**JOB ITEM**
Only the lines from the one with "gap: 3px ->" through the final line below belong in the answer, copied exactly and without pictures.

Stored entries

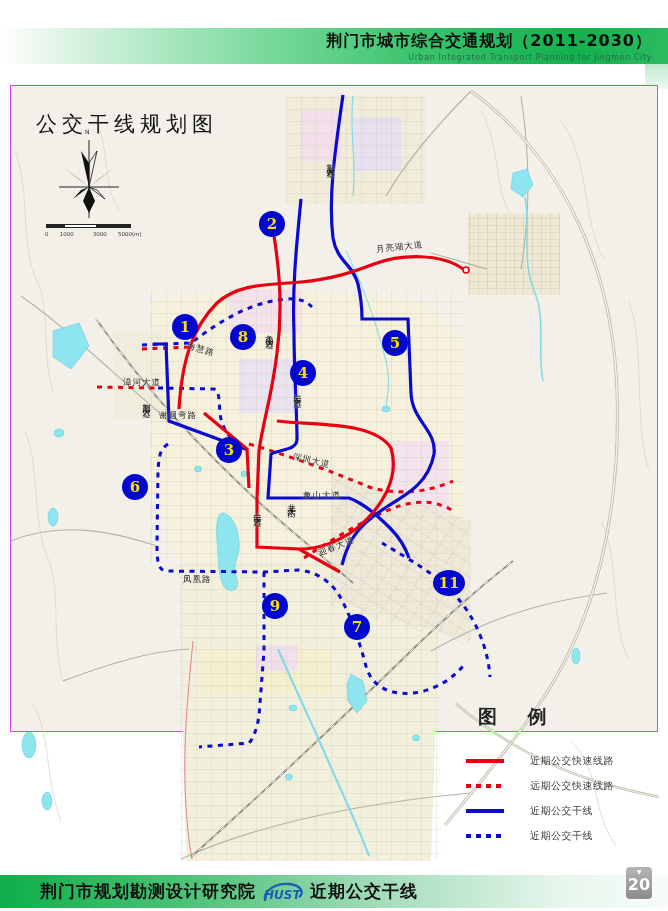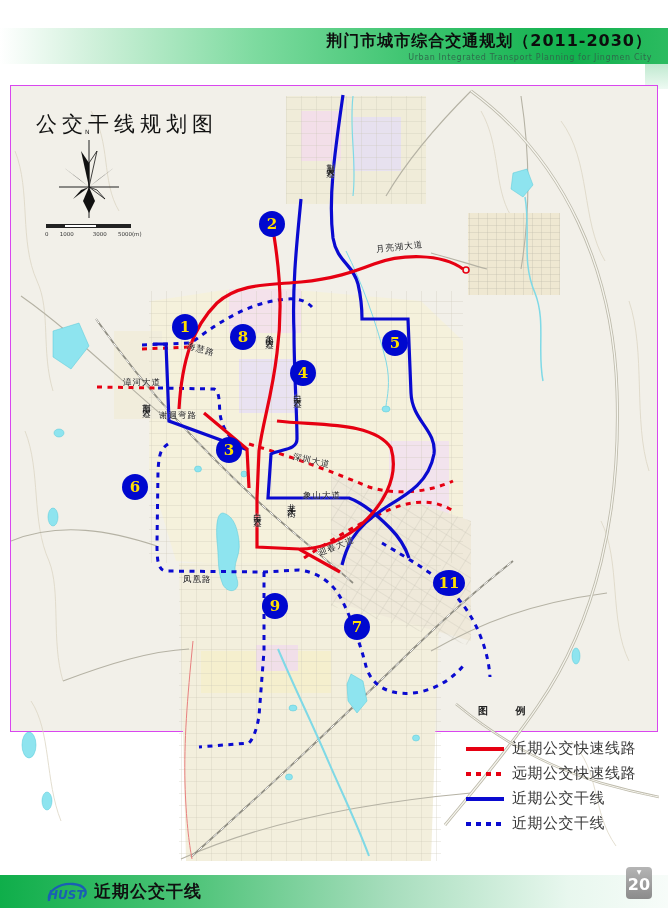"图 例" .legend-title { font-size: 10px -> 19px }
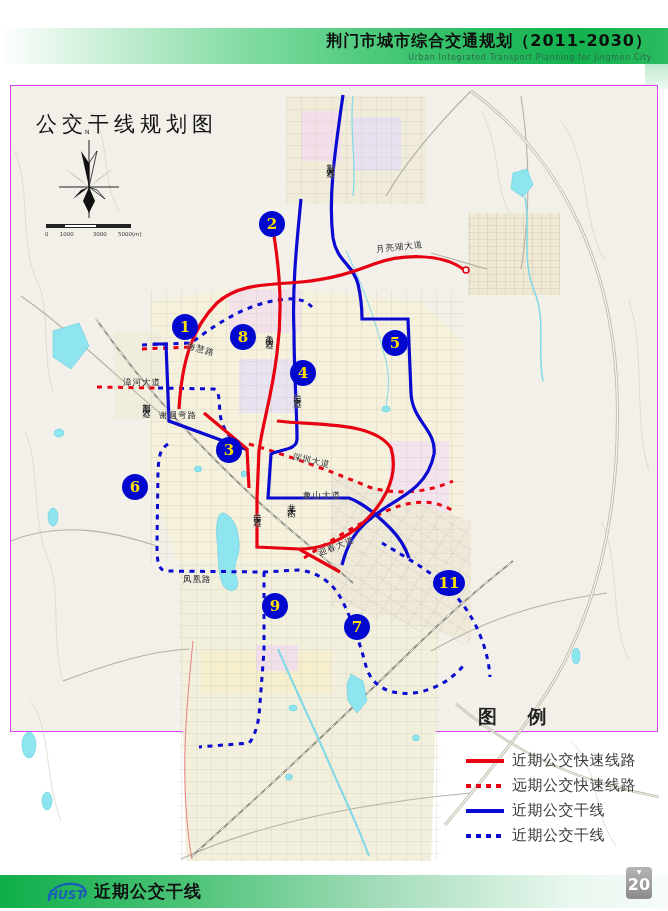"近期公交快速线路" .ltx { font-size: 15px -> 10px; margin-left: 8px -> 26px }
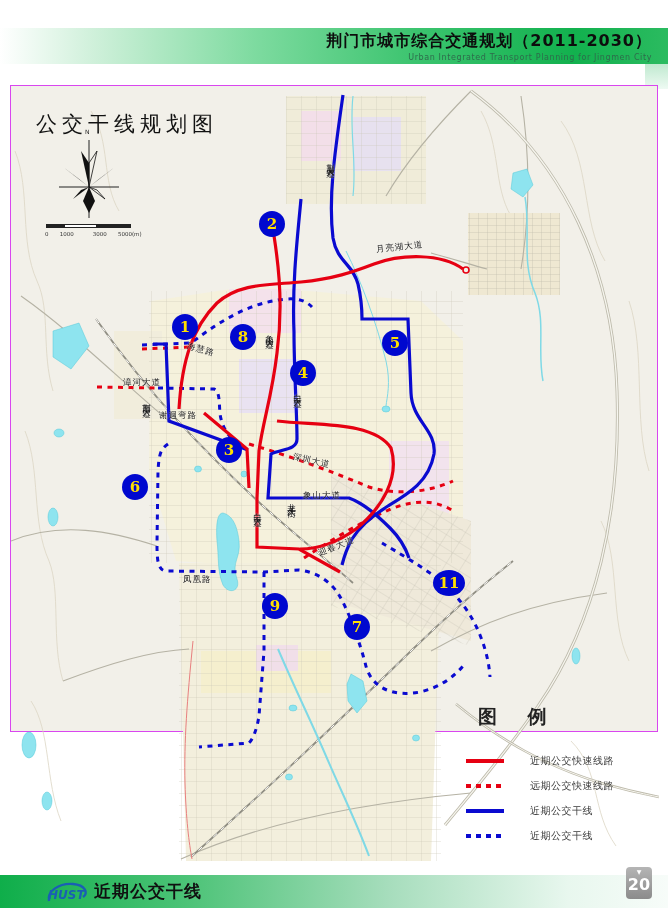"荆门市规划勘测设计研究院" span.footer-text { html: none -> <span>荆门市规划勘测设计研究院</span> }
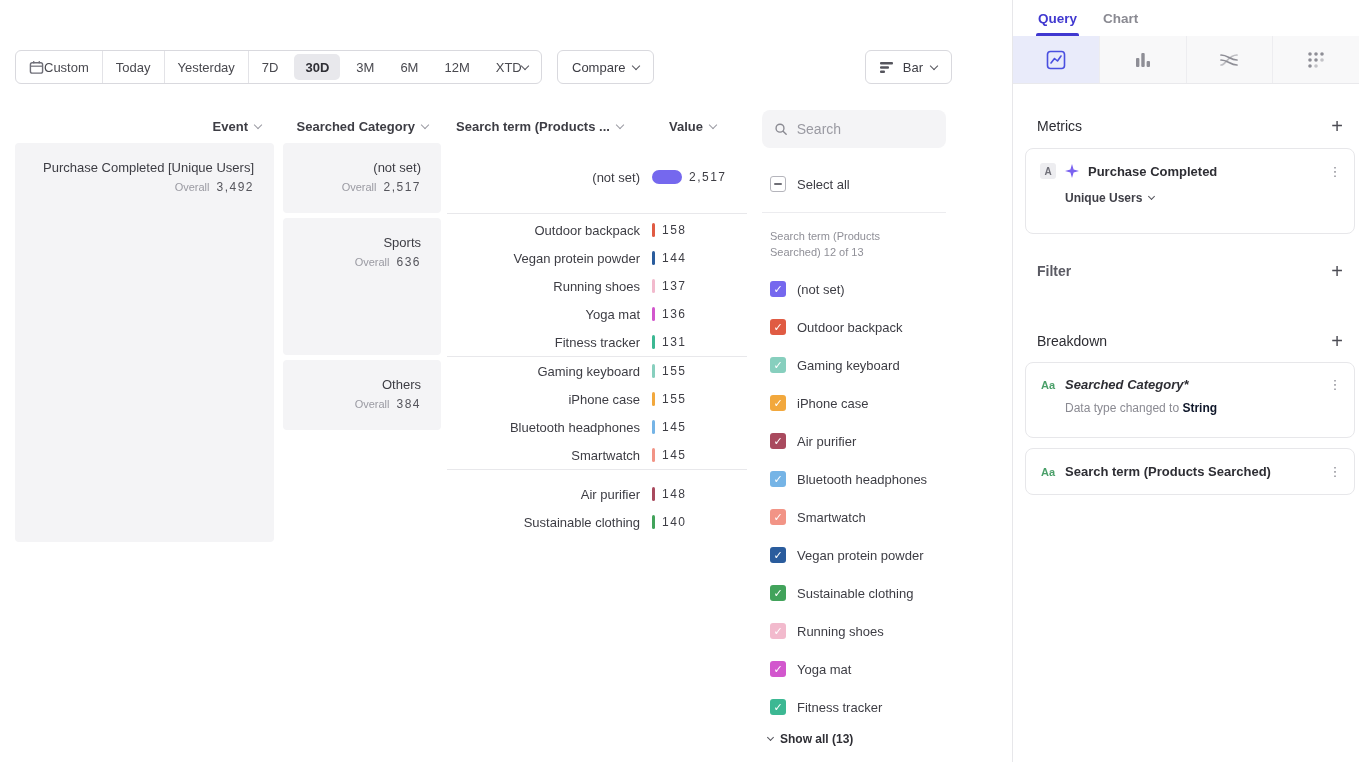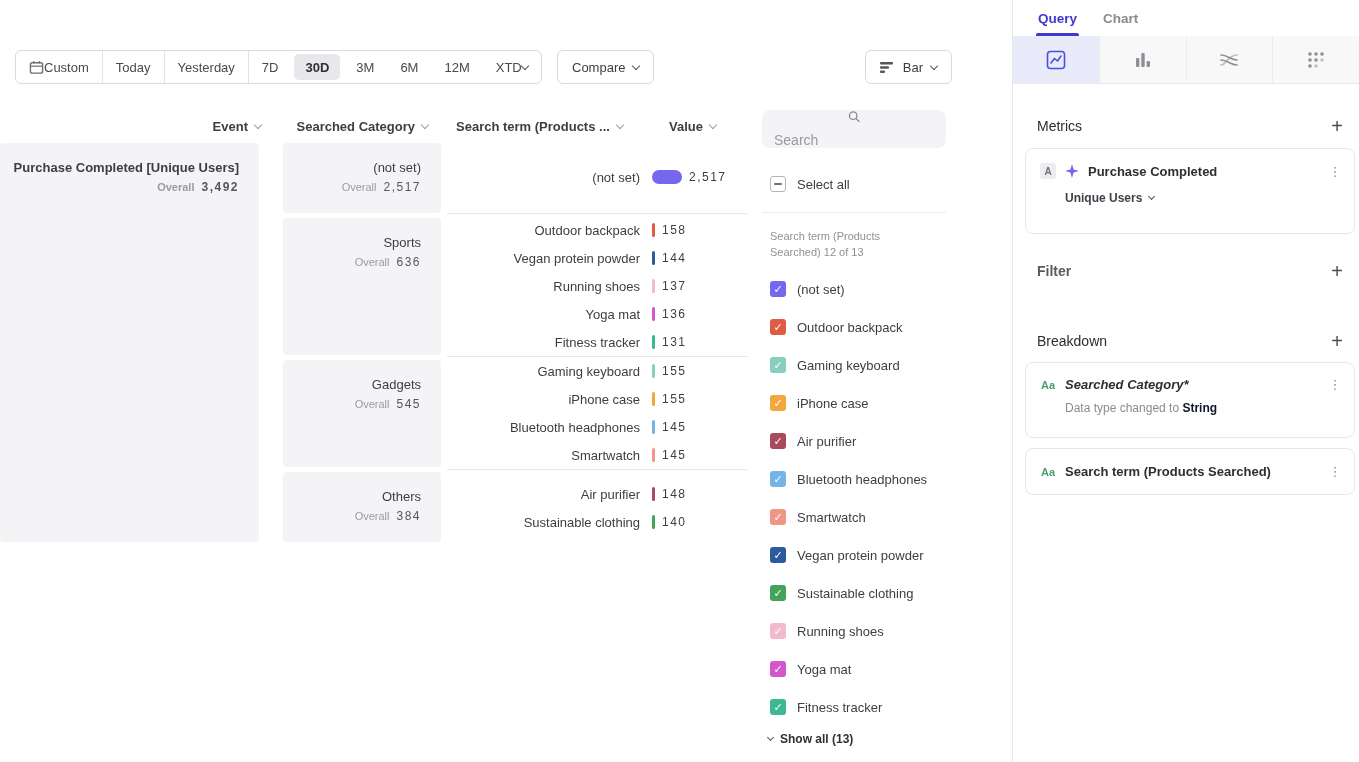"Search" .search-box { flex-direction: column -> none }
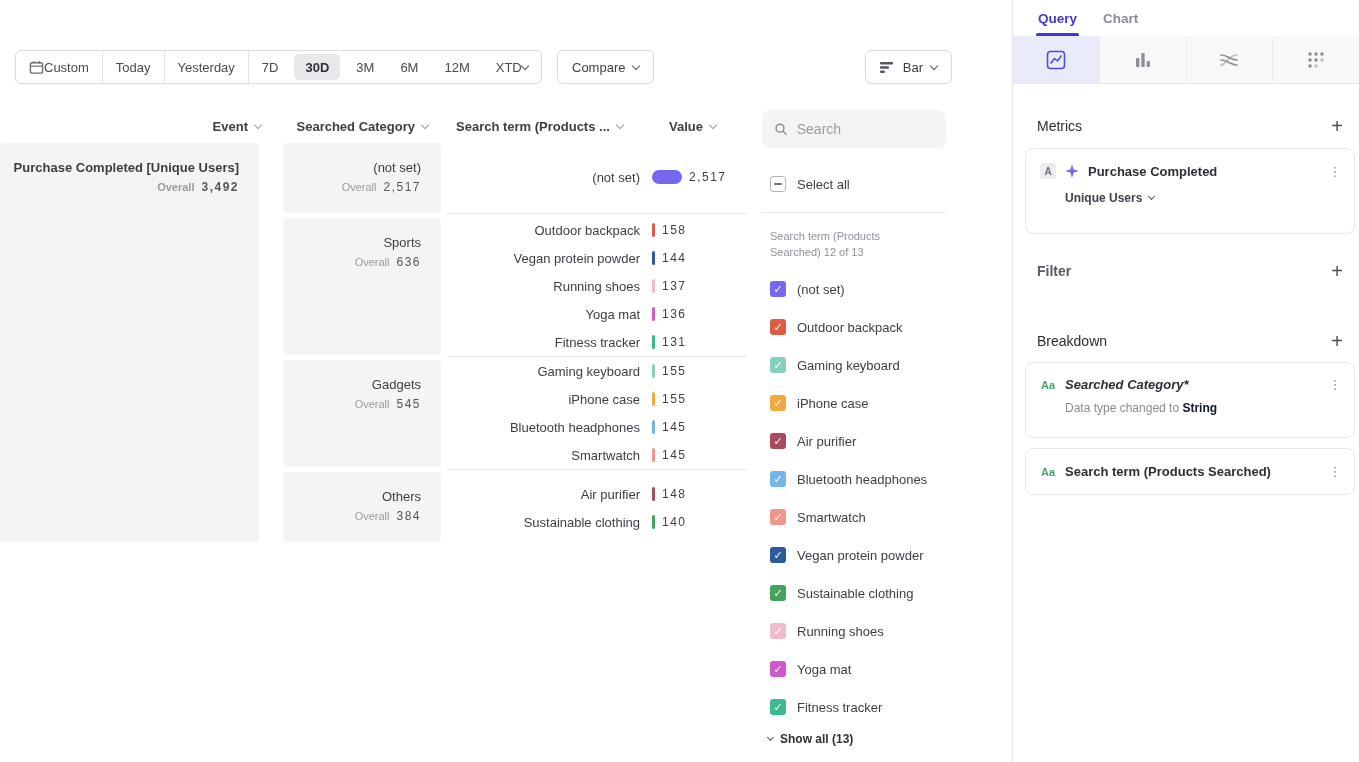"Purchase Completed [Unique Users]" .event-box { font-weight: bold -> none; left: 0 -> 15px }
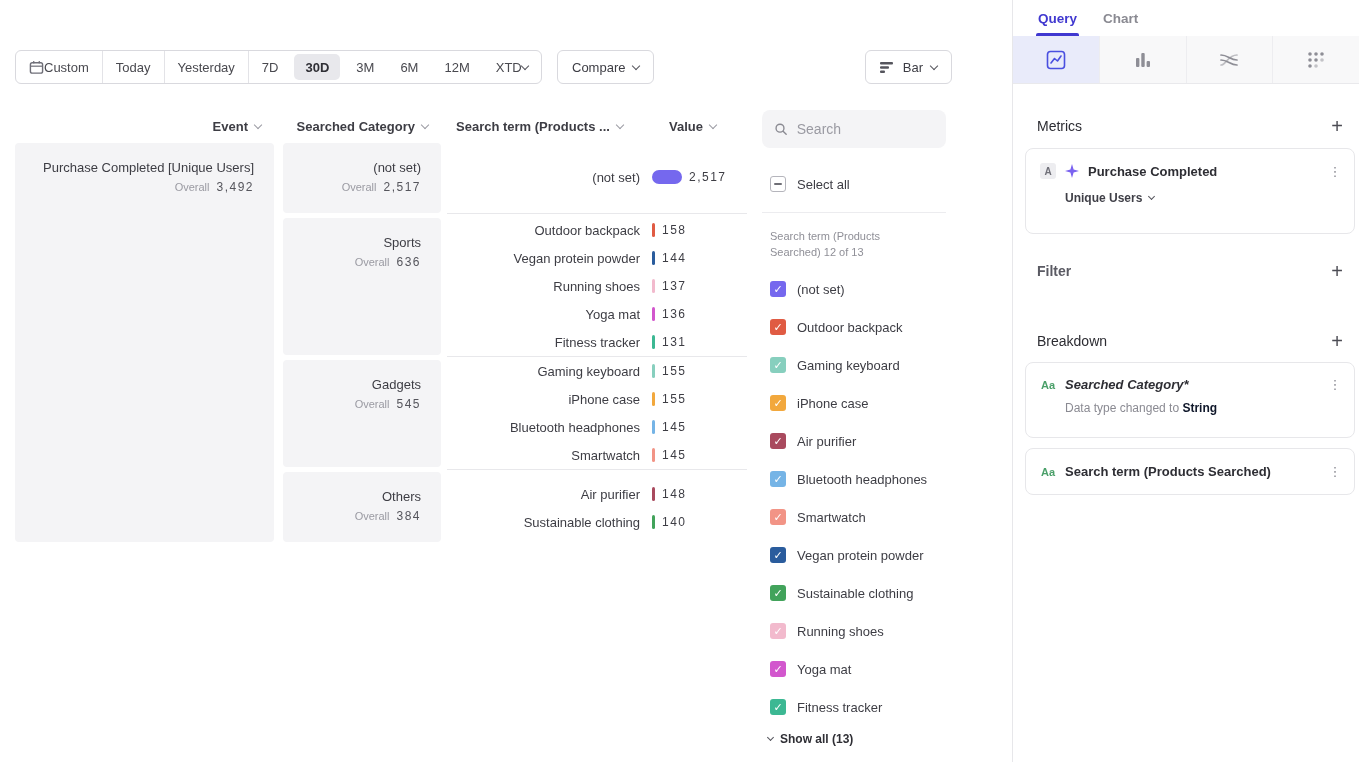"Gadgets" div.cat-box { html: <div> <div>Gadgets</div> <div><span>Overall</span><span>545</span></div> </div> -> none }
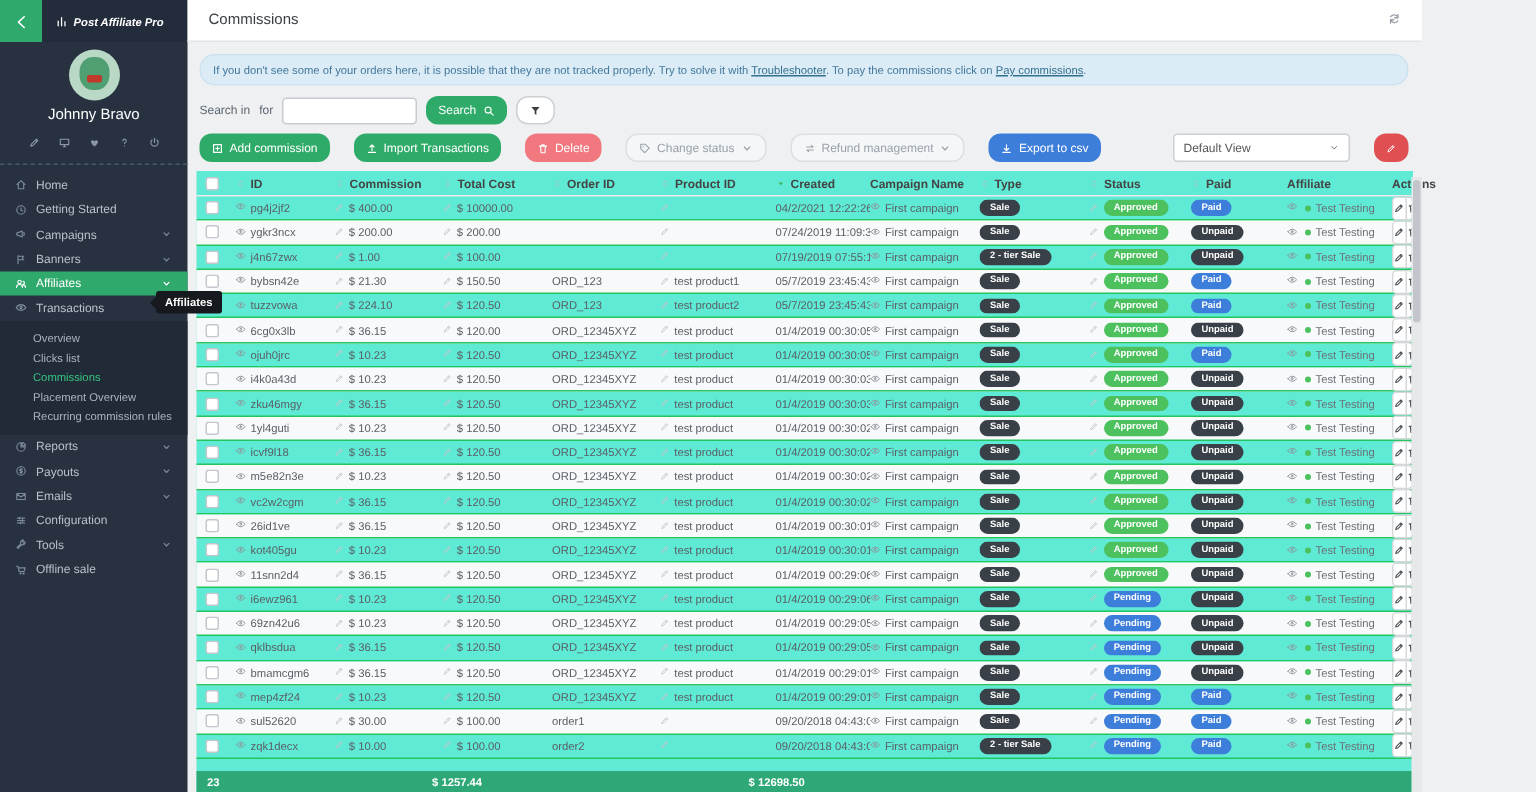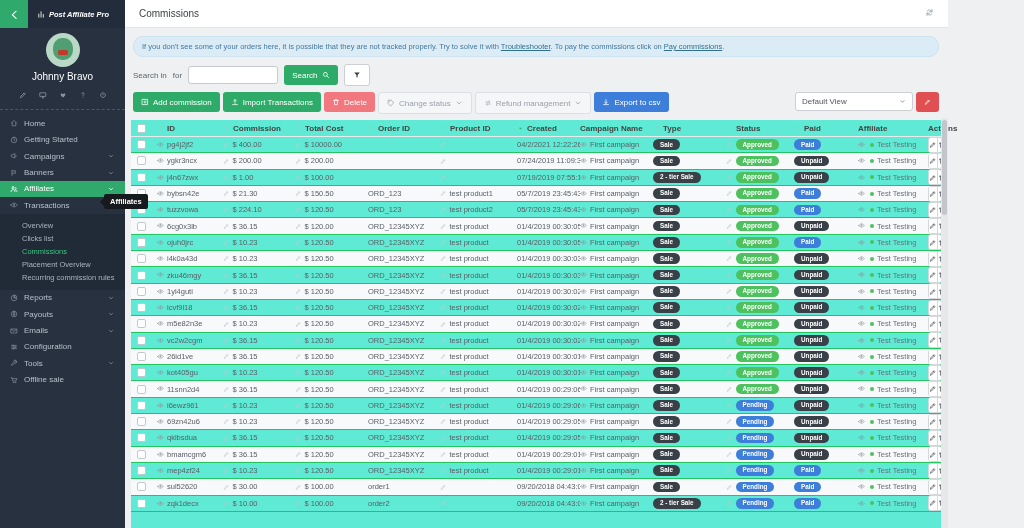"Search" .btn { border-radius: 3px -> 8px; padding: 10px 8px -> 4px 8px }
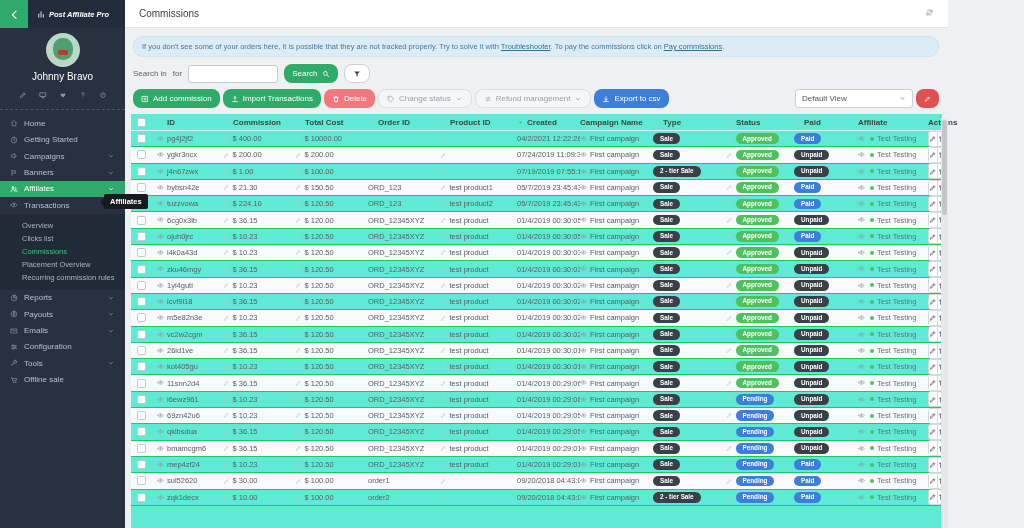"Add commission" .toolbar { gap: 3px -> 16px }
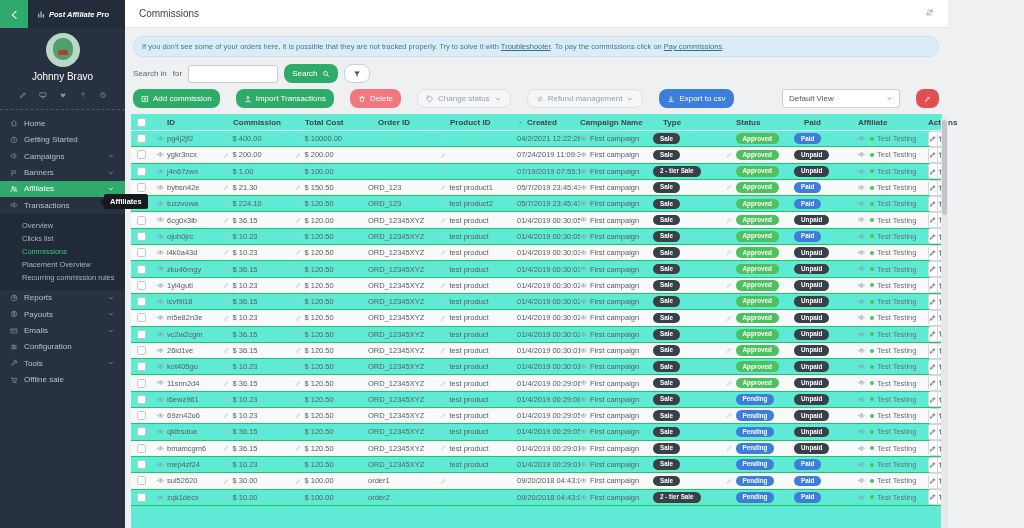"23" div.tfoot { html: none -> <div> <span>23</span> <span>$ 1257.44</span> <span>$ 12698.50</span> </div> }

**ANSWER BOX**
"Add commission" .toolbar { gap: 3px -> 16px }
"23" div.tfoot { html: none -> <div> <span>23</span> <span>$ 1257.44</span> <span>$ 12698.50</span> </div> }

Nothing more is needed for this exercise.